Certo come primo scrollone non fu male, Ralph scese miseramente e irrimediabilmente con i piedi per terra, poche distrazioni, l’euforia possono distrarti, fu il pensiero che gli passò tra un fischio e uno sbuffo.
Piedi in terra, mani sul manubrio, Ralph volse lo sguardo a destra e poi a sinistra, la strada era libera, mise i piedi sui pedali e lentamente si portò a margine della carreggiata.

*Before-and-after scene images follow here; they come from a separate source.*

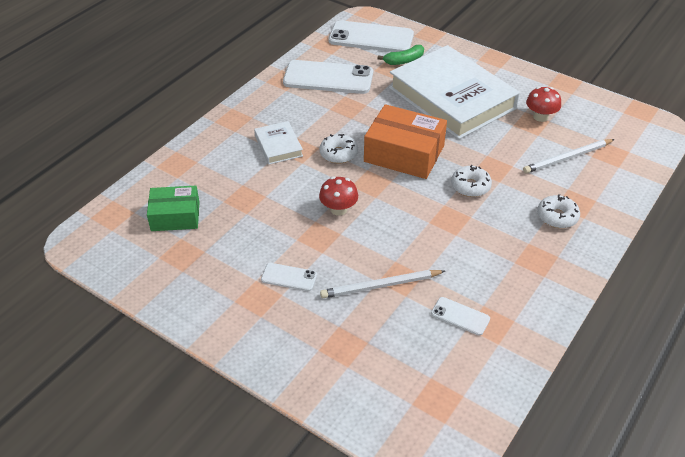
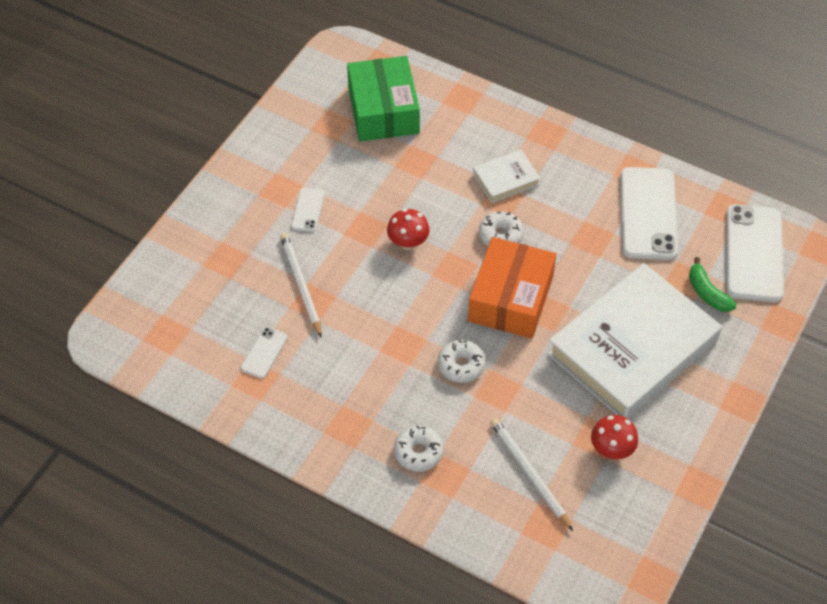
camera: 85 degrees right, 10 degrees up
green box [147,186,199,231] -> green box [347,56,420,141], size x1.55

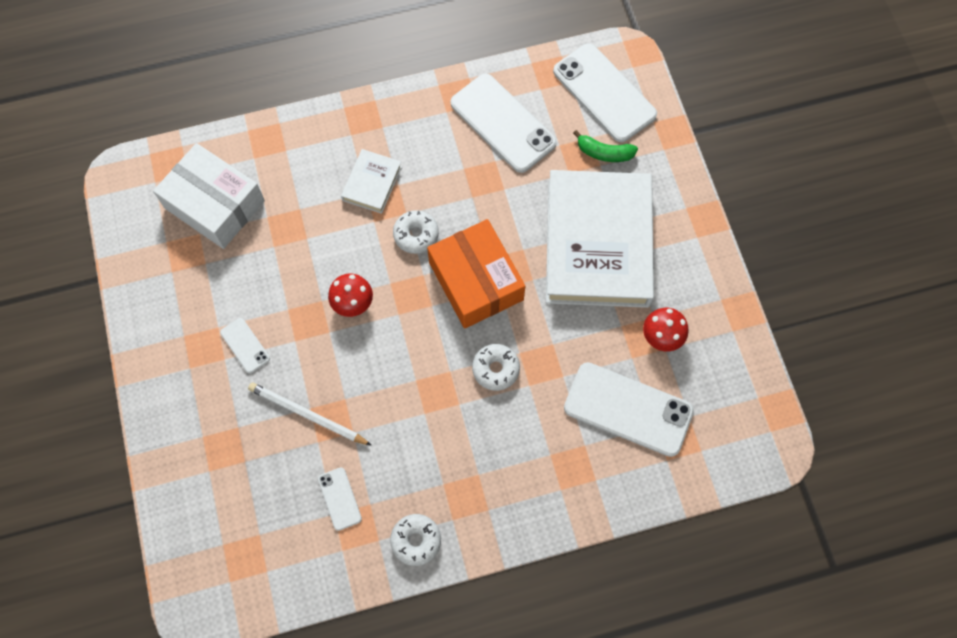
camera: 45 degrees left, 15 degrees up
green box [347,56,420,141] -> white box [153,143,265,249]
white donut [394,425,444,472] -> white donut moved to [390,514,441,566]
white pencil [490,418,573,531] -> white phone [564,362,694,457]

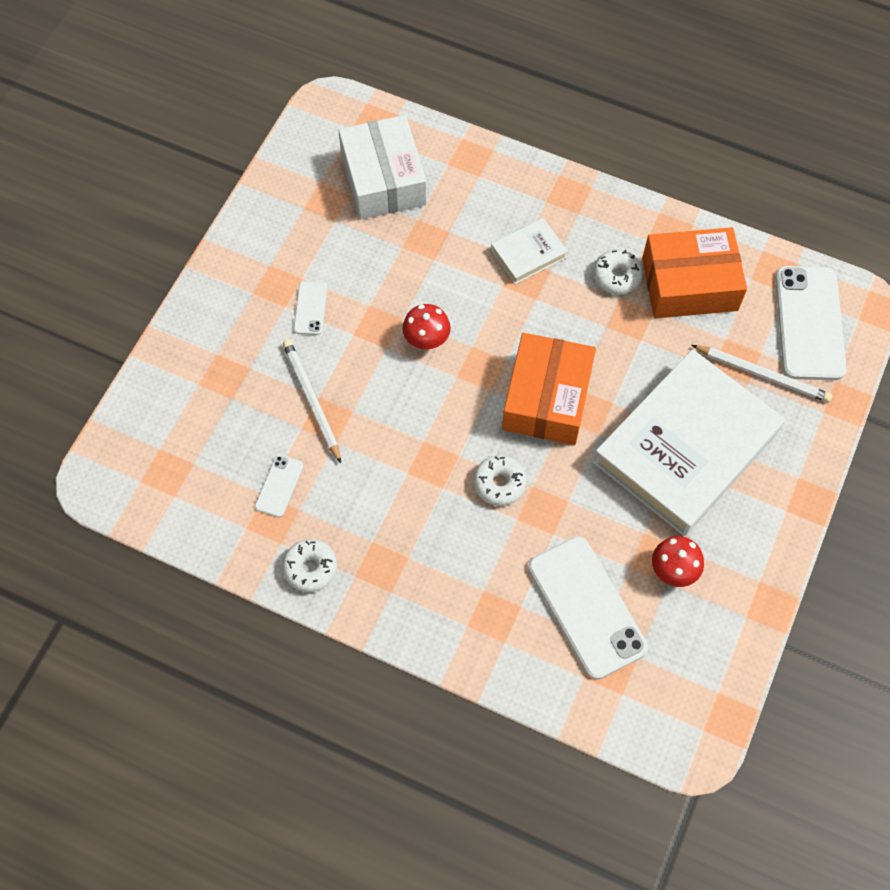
camera: 40 degrees right, 5 degrees down
white donut [393,210,439,254] -> white donut moved to [593,249,643,294]
white phone [450,74,557,173] -> orange box [642,227,747,319]
green banana [573,130,638,162] -> white pencil [692,345,832,403]

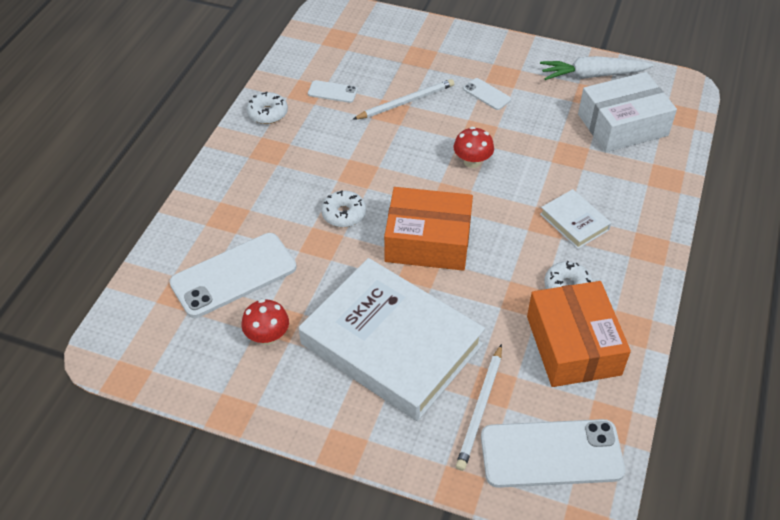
camera: 85 degrees right, 15 degrees down
white phone [294,281,327,335] -> white phone turned 45 degrees clockwise [463,78,511,110]
none -> white carrot [540,56,653,80]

Erano solo poche centinaia di metri, ma il pericolo del traffico su quella statale era reale, ogni tre o quattro pedalate si voltava indietro a controllare l’arrivo di qualche mezzo.
Si voltava e la bicicletta dondolava ora a destra ora a sinistra, le gomme nere scricchiolavano sul ghiaino sottile a bordo strada, rimasuglio dell’asfalto che si sbriciolava  al passaggio dei mezzi e all'incedere delle erbacce dai fossi.
Finalmente arrivò alla stradina sterrata che si infilava nei campi, si fermo al sicuro, appoggiò la bicicletta per terra e dallo zaino prese la borraccia piena d’acqua, ne bevve un bel sorso e poi ancora un altro, servivano più per scacciare la paura che per placare la sete.
La strada sterrata serpeggiava tra campi coltivati fino a inoltrarsi in un verde boschetto, rigoglioso, verde, ombreggiato.
Il sole che si innalzava sempre più prepotente nel cielo faceva filtrare i sui raggi luminosi attraverso le fronde degli alberi le cui cime dondolavano dolcemente cullate da una lieve brezza mattutina.
Si sentì al sicuro a pedalare tra quella natura così placida e tranquilla, i cui suoni erano come carezze per i timpani e vibrazioni per lo spirito.
Si sentivano solo i cigolii dei pedali , il fregare sulla terra delle nere ruote della bicicletta che si impolveravano solcando la strada e il battito costante del cuore di Ralph che pedalava verso la città.